18 March 2012

BAGIAN 2 : AKAR MASALAH BANGSA (TERMASUK SEPAK BOLA); YANG SEMPAT SAYA SAMPAIKAN DI KSN

         Kemarin sudah saya ceritakan tentang “pidato dalam hati saya”, alias pidato pendek yang tidak sempat saya sampaikan saat KSN. Walau secara umum saya kecewa karena hasil-hasil KSN tidak spesifik ,saya sedikit terhibur dengan diadopsinya masukan kecil saya yang kemudian menjadi rekomendasi KSN poin ke lima yang berbunyi ;“Metode pembinaan atlet pelajar/muda agar juga memperhatikan pendidikan formalnya.”

     Sebagai seorang guru (saya mengajar filsafat, sejarah dan geografi di Wesley International School, Malang), tetapi juga sebagai seorang pelatih, saya sangat menjiwai pentingnya pendidikan bagi bangsa ini secara keseluruhan dan tentu saja juga bagi seorang pemain bola. Lewat pendidikan formal seorang pemain bola diharuskan disiplin belajar hal-hal yang sebenranya tidak menarik bagi dirinya. Justru saat harus melakukan hal-hal yang kita tidak sukai kedisiplinan kita diasah. Pendidikan juga modal masa depan. Siapa yang berani menjamin pemain, walau luar biasa berbakat  sekalipun , bahwa dia akan jadi pemain profesional nantinya? Kalaupun menjadi pemain bola siapa bisa menjamin bahwa dia tidak akan cidera? Kalaupun jadi pemain dan tidak cidera,  setelah jadi pemain dia mau jadi apa? Lagipula profesionalisme bagi pemain bukan hanya menuntut otak yang cerdas saat bermain tapi juga sikap profesionalisme di dalam dan luar lapangan.

       Di PUSDIKLAT swasta non profit Malang FC, pemain-pemain pilihan dari seantero malang raya serta papua kami wajibkan berprestasi lumayan di sekolah.
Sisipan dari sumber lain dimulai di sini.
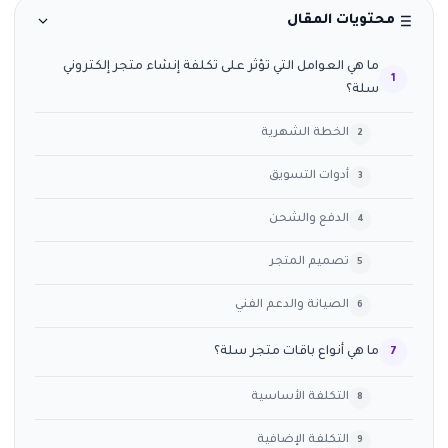
محتويات المقال
ما هي العوامل التي تؤثر على تكلفة إنشاء متجر إلكتروني
سلة؟
الخطة الشهرية
أدوات التسويق
الدفع والشحن
تصميم المتجر
الصيانة والدعم الفني
ما هي أنواع باقات متجر سلة؟
التكلفة الأساسية
التكلفة الإضافية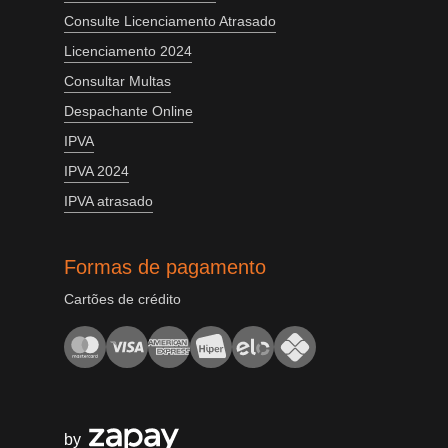
Consulte Licenciamento Atrasado
Licenciamento 2024
Consultar Multas
Despachante Online
IPVA
IPVA 2024
IPVA atrasado
Formas de pagamento
Cartões de crédito
by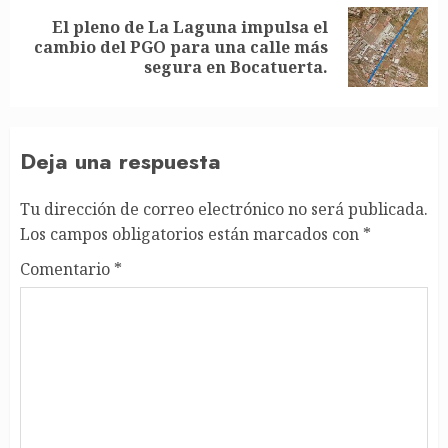
El pleno de La Laguna impulsa el
Siguiente
cambio del PGO para una calle más
entrada:
segura en Bocatuerta.
Deja una respuesta
Tu dirección de correo electrónico no será publicada.
Los campos obligatorios están marcados con
*
Comentario
*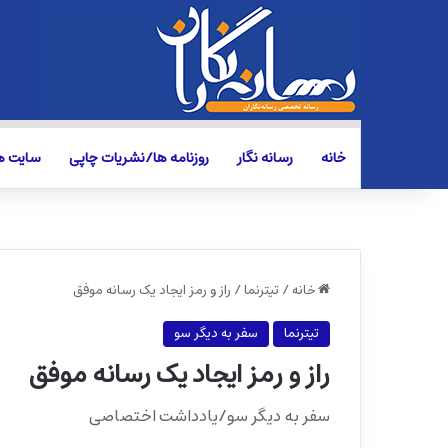
خانه
رسانه نگار
روزنامه ها/نشریات چاپی
سایت ها
خانه
/
تیترنما
/
راز و رمز ایجاد یک رسانه موفق
تیترنما
سفر به دیگر سو
راز و رمز ایجاد یک رسانه موفق
سفر به دیگر سو/یادداشت اختصاصی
Bila tidak, SPP tidak lagi kami bayarkan. Apabila masih saja menomerduakan sekolah, kami keluarkan dari MFC walau super berbakat sekalipun. Hasilnya pemain-pemain kami takut dan nilai pelajaran serta sikapnya di sekolah membaik. Sepak bola harus digunakan memacu pendidikan. Di USA seorang student athlete seperti saya dulu tidak diperbolehkan main saat nilai mata kuliah berada  dibawah C. Di High School juga berlaku peraturan yang sama. Student first, athlete second!

        Karena tidak adanya PELATNAS yang terus menerus, pemain-pemain timnas KU dicomot dari sekolah selama dua bulan lebih! Saya hanya bisa berharap yang di uruguay sekolah! Seharusnya 4-5 guru dibawa ke Uruguay guna melakukan home schooling disana.

Solusinya pusat kepelatihan seperti Ragunan harus bagus kembali sehingga sekolah dan prestasi di bola bisa saling melengkapi dan tidak “bermusuhan” seperti saat ini. Sama halnya dengan PENGCAB, pemain di pusdiklatnya masing-masing (baca juga ulasan sebelumnya) harus sekolah dan nilainya harus lumayan di sekolah

Setali tiga uang dengan pendidikan pemain tentu saja adalah pendidikan wasit dan pelatih. Prinsipnya simpel; kalau guru bodo, jangan heran kalau muridnya juga bodo! PSSI pusat mutlak mengutamakan kepelatihan wasit dan pelatih sampai ke daerah-daerah. Caranya? Mutlak harus dibangun akademi kepelatihan pelatih dan wasit! Cukup di satu/dua tempat saja, yang penting sepanjang tahun terus menerus diadakan kepelatihan D, C,B dan A dibawah pengawasan dan bimbingan instruktur AFC. 

Selain itu dibutuhkan kurikulum sebagai pedoman dasar yang baku untuk SSB. Organisasi SSB juga perlu diverifikasi demi terciptanya standarisasi.  Apabila SSB tidak melakukan standar organisasi dan kepelatihan maka licence nya dicabut. By the way, untuk wasit saran saya ambil mahasiswa jurusan olahraga sebagai “bahan baku” elite wasit di daerah (dan juga di level profesional).

Selain lewat kepelatihan pelatih dan wasit secara konvensional, proses pencerdesan insan bola bangsa bisa juga di bantu oleh ssb tv, sebuah acara tv berdurasi 30 menit-1 jam/minggu yang mengulas program latihan, penjabaran tehnik tertentu, tips for coaches, memberikan masukan soal gizi dan peraturan-peraturan bola yang masih banyak tidak dimengerti oleh masa. 

Oh ya, hampir lupa, pendidikan penonton dengan cara merangkul dedengkot penonton secara terus menerus (jadi bukan hanya apabila terjadi masalah saja) juga penting tentunya.

Tidak bisa tidak ,my friends, jalan menuju kemajuan bangsa ini adalah melaui pendidikan! Pendidikan pemain, pelatih, wasit, juga penonton. Pendidikan , pendidikan dan pendidikan! Karena itulah di saat-saat terakhir KSN saya menanggalkan sejenak sikap njawani saya untuk kemudian memberanikan diri  berbicara secuil tentang hal ini. Ternyata walau lahir di Jawa, sebagian diri saya masih Jerman.

1 comment:

  1. Setuju! Coach Timo, saya coba membangun web site (sekolahbola.blogspot.com) dengan tujuan & motivasi yang sama. Suatu media internet yang fokus pada pengembangan usia dini, mengedepankan poin-poin yang coach sampaikan. Berita SSB, liga, turnamen, program, teknik, tips, gizi, beasiswa, daftar sekolah, agen dsb. Mencoba untuk se-comprehensive & se-update mungkin. Semoga bisa menjadi media yang membangun masyarakat bola, bukan yang nJawani atau nJermani, tapi yang Cerdas dari Indonesia!